"Ay, Mester Syddall, it's me, sure enough," replied the bellman. "I've got summat to tell you. Some mischievous chaps has been making free with your pow, and what dun yo think they've stuck on it?"
"I can't tell, Ben."
"Why, your feyther's skull. Yo can see it if yo look down. I noticed it as I were passing, and thought I'd stop and tell you."
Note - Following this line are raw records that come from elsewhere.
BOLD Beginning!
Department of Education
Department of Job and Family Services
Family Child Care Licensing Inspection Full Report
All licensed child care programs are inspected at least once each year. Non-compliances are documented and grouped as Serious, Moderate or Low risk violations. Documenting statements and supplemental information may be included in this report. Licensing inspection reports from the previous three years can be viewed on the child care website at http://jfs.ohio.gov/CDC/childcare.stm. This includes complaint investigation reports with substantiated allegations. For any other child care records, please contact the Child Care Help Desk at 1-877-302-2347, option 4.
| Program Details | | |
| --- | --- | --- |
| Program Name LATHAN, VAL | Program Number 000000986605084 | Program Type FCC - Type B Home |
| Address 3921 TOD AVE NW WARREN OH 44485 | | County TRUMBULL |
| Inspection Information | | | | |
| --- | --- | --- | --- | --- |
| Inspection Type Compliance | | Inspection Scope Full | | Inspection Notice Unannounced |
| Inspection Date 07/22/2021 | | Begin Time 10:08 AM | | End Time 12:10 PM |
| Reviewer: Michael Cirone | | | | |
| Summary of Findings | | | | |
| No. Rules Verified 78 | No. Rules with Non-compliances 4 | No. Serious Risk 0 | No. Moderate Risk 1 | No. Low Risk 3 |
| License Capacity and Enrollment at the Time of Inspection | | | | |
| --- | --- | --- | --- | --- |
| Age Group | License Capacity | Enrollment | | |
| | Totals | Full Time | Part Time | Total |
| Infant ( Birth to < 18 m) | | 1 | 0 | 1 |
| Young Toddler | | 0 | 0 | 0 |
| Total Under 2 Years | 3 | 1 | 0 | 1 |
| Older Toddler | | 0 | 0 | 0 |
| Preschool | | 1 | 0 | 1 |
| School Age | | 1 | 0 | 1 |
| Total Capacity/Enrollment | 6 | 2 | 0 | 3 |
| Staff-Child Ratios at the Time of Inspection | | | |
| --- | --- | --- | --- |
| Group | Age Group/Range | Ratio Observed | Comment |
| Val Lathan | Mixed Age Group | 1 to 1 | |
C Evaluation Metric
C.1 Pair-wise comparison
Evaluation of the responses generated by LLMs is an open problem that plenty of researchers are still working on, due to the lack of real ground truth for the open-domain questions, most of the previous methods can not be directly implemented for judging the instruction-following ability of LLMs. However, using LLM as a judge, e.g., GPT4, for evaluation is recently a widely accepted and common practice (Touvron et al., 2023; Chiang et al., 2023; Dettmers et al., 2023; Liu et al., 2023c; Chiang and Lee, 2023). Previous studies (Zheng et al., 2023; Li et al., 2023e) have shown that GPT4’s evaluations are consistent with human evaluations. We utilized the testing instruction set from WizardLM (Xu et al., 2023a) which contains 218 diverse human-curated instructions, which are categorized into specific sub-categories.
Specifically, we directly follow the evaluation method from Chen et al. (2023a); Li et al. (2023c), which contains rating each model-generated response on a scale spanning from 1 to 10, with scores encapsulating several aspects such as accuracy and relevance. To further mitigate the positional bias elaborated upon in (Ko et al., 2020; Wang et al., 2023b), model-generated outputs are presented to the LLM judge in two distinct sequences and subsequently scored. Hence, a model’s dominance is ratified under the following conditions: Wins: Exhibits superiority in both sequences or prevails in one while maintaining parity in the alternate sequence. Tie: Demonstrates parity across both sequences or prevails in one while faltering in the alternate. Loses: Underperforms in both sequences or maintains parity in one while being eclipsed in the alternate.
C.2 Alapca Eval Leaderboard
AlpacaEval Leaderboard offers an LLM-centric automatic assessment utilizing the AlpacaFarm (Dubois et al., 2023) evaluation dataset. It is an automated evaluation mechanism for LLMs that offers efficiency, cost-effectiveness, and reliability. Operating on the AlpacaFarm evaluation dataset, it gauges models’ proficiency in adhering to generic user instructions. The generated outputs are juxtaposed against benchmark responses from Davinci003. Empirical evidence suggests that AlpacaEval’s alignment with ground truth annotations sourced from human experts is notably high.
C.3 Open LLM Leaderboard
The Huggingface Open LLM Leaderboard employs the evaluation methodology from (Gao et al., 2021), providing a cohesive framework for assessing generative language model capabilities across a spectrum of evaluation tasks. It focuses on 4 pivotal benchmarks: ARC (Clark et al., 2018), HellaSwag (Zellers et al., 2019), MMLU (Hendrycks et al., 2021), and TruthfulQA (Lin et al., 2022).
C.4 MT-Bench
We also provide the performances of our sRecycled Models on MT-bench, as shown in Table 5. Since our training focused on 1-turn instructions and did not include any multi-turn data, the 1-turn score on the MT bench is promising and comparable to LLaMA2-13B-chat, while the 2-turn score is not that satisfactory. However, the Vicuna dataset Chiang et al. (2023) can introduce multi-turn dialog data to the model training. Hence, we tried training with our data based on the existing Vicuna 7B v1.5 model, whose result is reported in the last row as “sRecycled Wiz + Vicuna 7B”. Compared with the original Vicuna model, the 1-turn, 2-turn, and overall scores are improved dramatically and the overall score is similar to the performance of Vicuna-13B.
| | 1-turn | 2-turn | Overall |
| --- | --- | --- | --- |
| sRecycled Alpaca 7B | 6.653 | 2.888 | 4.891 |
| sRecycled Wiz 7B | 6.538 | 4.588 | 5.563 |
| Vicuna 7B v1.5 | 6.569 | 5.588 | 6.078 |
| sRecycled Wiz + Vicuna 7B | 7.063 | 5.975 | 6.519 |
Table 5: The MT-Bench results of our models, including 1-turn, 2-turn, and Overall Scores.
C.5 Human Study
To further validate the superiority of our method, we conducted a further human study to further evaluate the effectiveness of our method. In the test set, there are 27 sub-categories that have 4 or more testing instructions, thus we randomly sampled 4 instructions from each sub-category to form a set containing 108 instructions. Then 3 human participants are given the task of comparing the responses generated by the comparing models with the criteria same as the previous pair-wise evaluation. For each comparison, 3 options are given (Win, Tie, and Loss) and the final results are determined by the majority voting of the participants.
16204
"I should like to hang the rascal, whoever he may be, that has dared to profane that precious relic," cried Tom, furiously. "It must have been stolen, for I kept it carefully in a box."
"Well, it's a woundy bad joke, to say the least of it," rejoined Ben, with difficulty repressing a laugh. "Luckily, there's no harm done."
So saying, he took the pole and handed up the skull to the barber, who received it very reverently.
"Much obliged to you, Ben," he said, in a voice husky with emotion. "If I can only find out the rascal who has played me this trick he shall bitterly repent it."
"A Presbyterian, no doubt," cried the bellman.
"Ay, those prick-eared curs are all my enemies," said Syddall. "But we shall soon have a change. Wait a moment, Ben, I've got a job for you."
He then restored the relic to the box from which it had been abstracted, and went down-stairs.